This week Laura asks the Friday Fivers:

Sharing an office with one or more people can be a bit of a strain sometimes. Humour me, name five annoying habits of co-workers you’ve had to put up with. Or are YOU the one who chews with his mouth open or types aloud?

No fair, Laura. I need to be careful because at least half of the people I work with know about this webpage and could (and probably would) take offense if I said something nasty about someone… and just enough people check it that it would happen if I was nasty. And of course it’s a small enough collection of unique humans that they’re likely to guess right if I describe anything at all. And a cramped enough group of people that there are lots of minor annoyances.

So I’m going to be diplomatic, and state up front that none of this is personal. Tensions between people arise, and we decide whether to say something or just cope. Usually, the way we cope is the more interesting part of the decision to simply accept peoples’ peccadilloes. And really, if what someone else is doing drives me bananas, well, there are something like 15 of us in the office, so it’s hardly surprising.

And I will also add that my current office situation is much better than my previous one, where we had:

And I only wish I were exaggerating on any of those counts.

Also hardly surprising are the things I’m going to mention here.

There’s The Guy Who Likes To Stir Up Shit. This guy doesn’t care much about anything, and he likes to pick at sore points between co-workers as if it were a scab. I realize, saying this, that a few people might think it is themselves. No, it’s not you, Shawn. Someone who tries to ignite fights between co-workers, or worse, to re-ignite them, has something deeply wrong with him. And how do I deal with it? The way sensible humans have done for ages: ignore him as much as possible, minimize the ways in which he has access to things he can use to start fights between me and others, speak evasively when he asks me probing questions. I avoid him, basically.

There’s The Sports Talk. See, sometimes it’s that you’re in a minority, that’s all. I know full well that I am—not alone, mind you, but in a minority—and so I say nothing, or keep it down to wisecracks to a neighbour. Things are really better on this front since the Loudtalking stopped. This one guy—who was, from all I can tell, an okay guy otherwise—was just a natural loudtalker and he discussed two things in the office; computer games and sports. Both at a dynamic marking of fff (for those who don’t read music, each f stands for a level of loud, and you don’t get much louder than triple-forte). The worst thing was that other people responded with a similar change in volume… they crescendoed slowly until they were matching the volume of the Loudtalker. And he was Very Loud. But, yeah, still, sports is a perennial topic of discussion. A continual one. An inescapable one. It’s constant. I have headphones on my desk for when it gets really loud or goes on so long it bugs me, or for when someone starts playing streaming sports radio from the web. I think, though, I will bring a CD of atonal jazz to the office and play it out loud for everyone next time the radio comes on. Talk I can understand, but media… that’s different, in my book.

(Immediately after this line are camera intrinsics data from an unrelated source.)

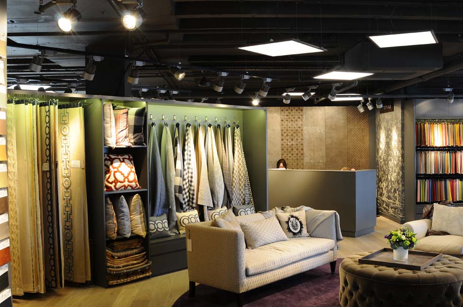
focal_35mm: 37
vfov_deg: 35.8
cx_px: 229
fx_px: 475
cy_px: 154
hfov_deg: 51.9
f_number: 8
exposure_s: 1/3
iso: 200
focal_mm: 24
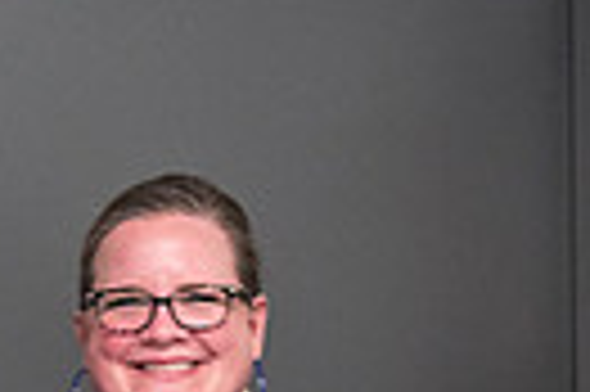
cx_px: -153
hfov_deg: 3.9
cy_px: 478
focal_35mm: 533
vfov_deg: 2.6
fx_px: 8724
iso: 3200
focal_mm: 120
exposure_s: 1/125
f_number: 4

Nationstaters. I used to be one of the people who complained softly, snidely about all the talk of computer games going on in the office. Then again, most of it was about military strategy and technocratic simulation games. Nationstates has hit the office, though, and this game is actually kind of interesting. So now I am one of the people who gets into conversations about silly computer games. I avoid sustaining the conversations for too long, though. I guess, though, that I couldn’t beat ’em, so I joined them. But not really.

I’m counting Loudtalkers as separate from Sports-Talk, so that leaves me only one more office annoyance. Let’s see: How about the I’m-A-Great-Teacher Types? There’s a variety of these. Now, I’m not talking about the people who are good teachers… of which there are, I am certain, several. I’m talking about people who continually self-present as if they are really good teachers, or else who often put down the Korean English teachers categorically… sometimes even in their presence… presumably to give themselves a feeling of superiority.

It’s hard for some of us to even talk about our frustrations with some of our students because some teachers happily declare that their students are really good. (Especially coming from people who, when I’m around them, don’t seem to know how to talk to non-native English speakers, either reverting all-out to Konglish or speaking in far too difficult language. It may be nerves about speaking English in a colleague’s presence, I don’t know. But it is pronounced in some cases, even more than is my own difficulty toggling in this way.) And at the same time, it’s hard to talk about program development because some teachers want us to work on the assumption Korean teachers categorically cannot teach English.

Now, I understand the latter generalization: recently, a guy told me that his third English class in a 2-year program was so hard because he’d never actually spoken English before, only studied it for reading and writing and listening. When pressed, he admitted his first-year conversation class consisted of absolutely no speaking component at all. But then, hiring in the promotion period should have addressed some of that, and the rest… we need to expect people on staff as teachers, to teach. Period. We can’t build a deformed program on the assumption that a hunk of staff isn’t doing (or able to do) their jobs. Ego gets in the way, as does disdain. At some point you have to assume other people will carry their weight, and move on.

Okay, here’s a runner-up: the students who come into the office full of terror and fear—as if it’s a den of vampires or something. They seem so scared, they seem almost never to speak in English, even when they’re at the end of the English program, and so often they only appear just before the drop date, never having attended class, and begging that their attendance records be falsified for the drop procedure. Those particular students are really fairly annoying.